Data from: Selection on the morphology-physiology-performance nexus: lessons from freshwater stickleback morphs
Cite this dataset
Morozov, Sergey et al. (2018). Data from: Selection on the morphology-physiology-performance nexus: lessons from freshwater stickleback morphs [Dataset]. Dryad. https://doi.org/10.5061/dryad.73kb7
Conspecifics inhabiting divergent environments frequently differ in morphology, physiology and performance, but the interrelationships amongst traits and with Darwinian fitness remains poorly understood. We investigated population differentiation in morphology, metabolic rate and swimming performance in three-spined sticklebacks (Gasterosteus aculeatus L.), contrasting a marine/ancestral population with two distinct freshwater morphotypes derived from it: the ‘typical’ low-plated morph, and a unique ‘small-plated’ morph. We test the hypothesis that similar to plate loss in other freshwater populations, reduction in lateral plate size also evolved in response to selection. Additionally, we test how morphology, physiology, and performance have evolved in concert as a response to differences in selection between marine and freshwater environments.
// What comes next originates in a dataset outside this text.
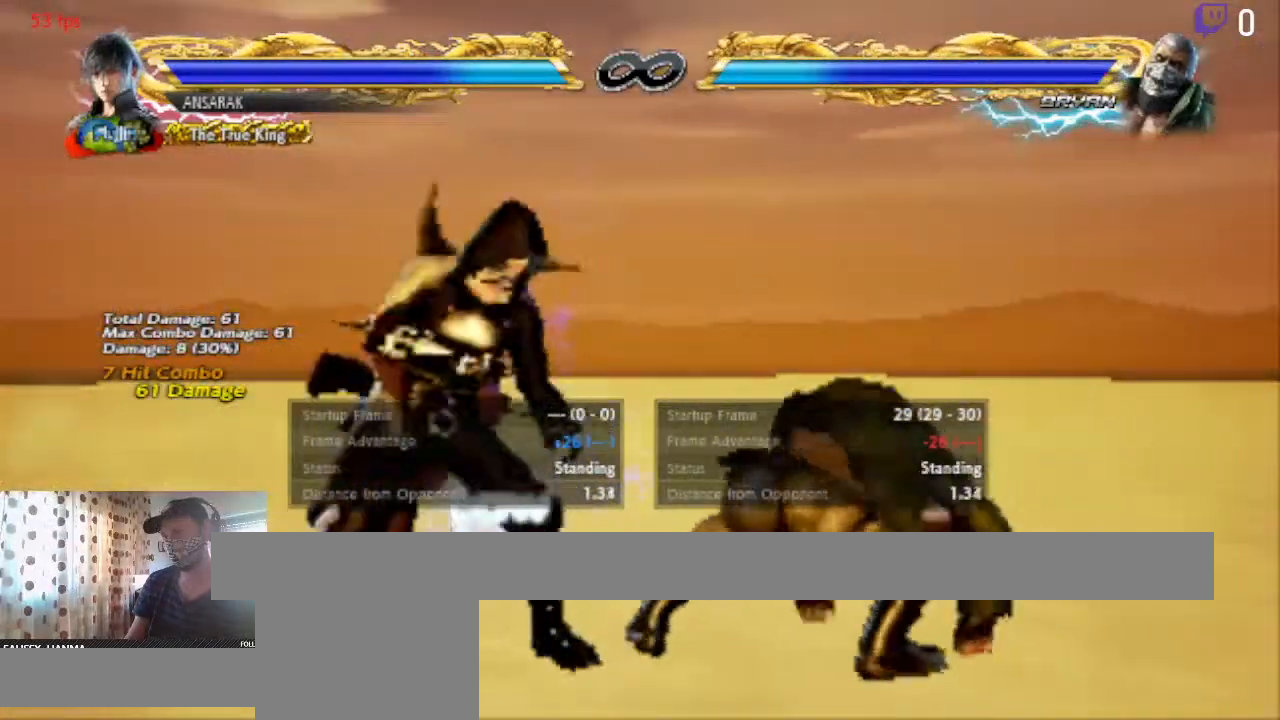
{"buttons": [], "left_stick": "center", "right_stick": "center", "events": [[334, "A", "down"], [467, "A", "up"]]}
We raised pure-bred second generation fish originating from three populations and quantified their lateral plate coverage, burst- and critical swimming speeds, as well as standard and active metabolic rates. Using a multivariate QST-FST framework, we detected signals of directional selection on metabolic physiology and lateral plate coverage, notably demonstrating that selection is responsible for the reduction of lateral plate coverage in a small-plated stickleback population. We also uncovered signals of multivariate selection amongst all bivariate trait combinations except the two metrics of swimming performance. Divergence between the freshwater and marine populations exceeded neutral expectation in morphology and in most physiological and performance traits, indicating that adaptation to freshwater habitats has occurred, but through different combinations of traits in different populations. These results highlight both the complex interplay between morphology, physiology and performance in local adaptation, and a framework for their investigation.